Today, smart devices and services have become a part of our daily life. These devices and services offer a richer user experience with a much higher quality of services than before. Many of them utilize sensing functions via cloud architecture to perform remote device controls and monitoring. Generally, the security of the communication between these devices and the service provider (e.g., cloud server) is achieved by using the TLS protocol via PKI standard. In this study, we investigate the risk associating with the use of public certificate authorities (CAs) in a PKI-based IoT system. An experiment is conducted to demonstrate existing vulnerabilities in real IoT devices available in the market. Next, the use of a private CA in the cloud-centric IoT architecture is proposed to achieve better control over the certificate issuing process and the validity period of the certificate.
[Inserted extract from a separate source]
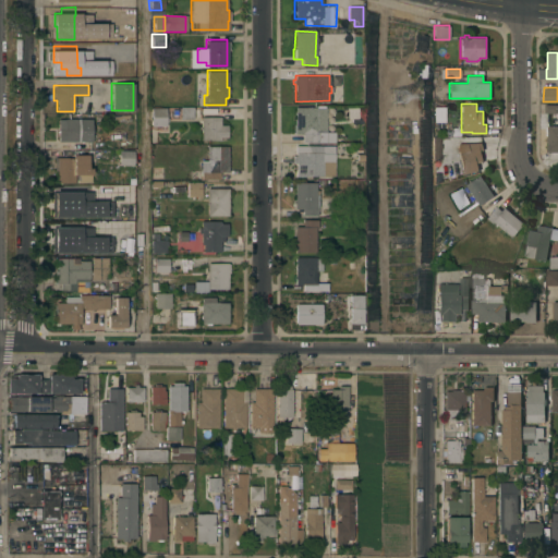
[(180,107),(180,106),(193,106),(193,107),(193,118),(179,118),(180,107)]
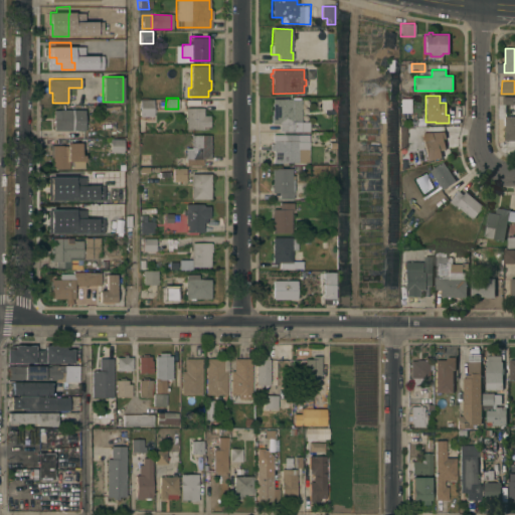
[(153,108),(155,108),(155,112),(153,112),(153,115),(139,115),(139,99),(153,99),(153,108)]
Lastly, the security analysis pointing out the strengths and drawbacks of the proposed method is discussed in detail.

中文翻译：

---

通过使用私有CA来提高长寿命IoT设备中的数字证书可用性

如今，智能设备和服务已成为我们日常生活的一部分。这些设备和服务提供了比以前更高质量的服务，提供了更丰富的用户体验。他们中的许多人都通过云架构利用传感功能来执行远程设备控制和监视。通常，这些设备与服务提供商（例如，云服务器）之间的通信安全性是通过PKI标准使用TLS协议来实现的。在这项研究中，我们调查了在基于PKI的IoT系统中与使用公共证书颁发机构（CA）相关的风险。进行了一项实验，以演示市场上可用的真实IoT设备中的现有漏洞。下一个，提议在以云为中心的物联网架构中使用私有CA，以更好地控制证书的颁发过程和证书的有效期。最后，详细讨论了安全性分析，指出了该方法的优缺点。